If I have some electricity demand, it is reasonable to assume that it will be similar to the day before. So with hourly data, 24 steps before. Additional influences are also present:
using StatsModels, DataFrames, GLM
N = 30 * 24
df = DataFrame(y=rand(N), x=randn(N))
f = @formula(y ~ x + lag(y, 24))
f = apply_schema(f, schema(f, df))
How can i do a multi-step prediction in a programmatic way? The problem is with the autoregressive term.

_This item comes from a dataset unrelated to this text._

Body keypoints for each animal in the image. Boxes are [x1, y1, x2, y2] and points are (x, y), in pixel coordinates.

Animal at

I guess, I could use predict on a dataframe that has the training data plus one row where y is missing, and use the result to substitute it. Append a new row, and do this in a loop. But is there a more efficient way?
The best you can do is 24 rows at a time 
without forward substituting and solving for later periods yourself, you have to simulate. (I’m not a time series person, so I would pick the simulating over forward substitution myself.)
I came up with this:
function simulateModel(schema, df_train, df_test)
N_train =size(df_train,1)
N_test = size(df_test,1)
_, X_train = GLM.modelcols(schema, df_train)

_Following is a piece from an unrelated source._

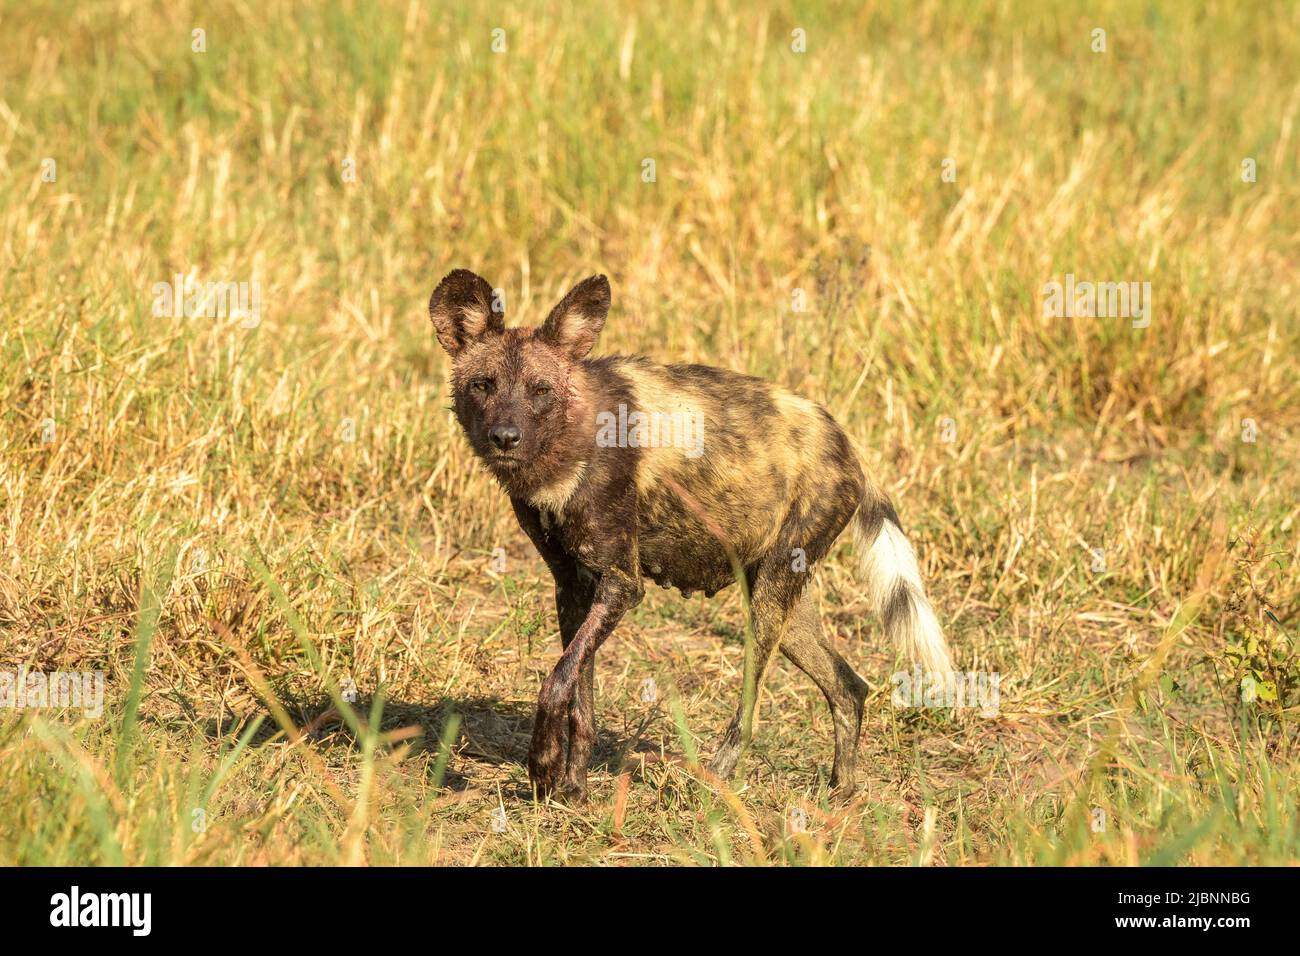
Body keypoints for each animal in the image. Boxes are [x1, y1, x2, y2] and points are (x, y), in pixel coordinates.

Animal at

n_cols = mapreduce(GLM.width, +, schema.rhs.terms)
X = Matrix{Union{Float64,Missing}}(undef, N_train + N_test, n_cols)
X[1:N_train,:] = X_train
model_col_idx_in_X = Dict()
j = 0
for (i, t) in enumerate(schema.rhs.terms)
model_col_idx_in_X[i] = j+1:j+GLM.width(t)
j += GLM.width(t)
end
df_ = copy(df_train)
ProgressMeter.@showprogress for i in 1:N_test
DataFrames.append!(df_, df_test[[i],:]) # here the `y` column is `NaN`
col_tabl = Tables.columntable(df_)
for (j, tt) in enumerate(schema.rhs.terms)
x = GLM.modelcols(tt, col_tabl)
X[N_train+i, model_col_idx_in_X[j]] = x[end,:]
end
y_hat = GLM.predict(ols_fit, X[[N_train+i],:])
df_.y[N_train+i] = y_hat[end]
end
df_pred = df_[end-N_test+1:1:end,:]
return df_pred
end
It is supposed to not allocate too much, however, @profview still shows that I spend a lot of time here StatsModels\src\terms.jl:
While it seems it is implemented very general, but it is not very efficient.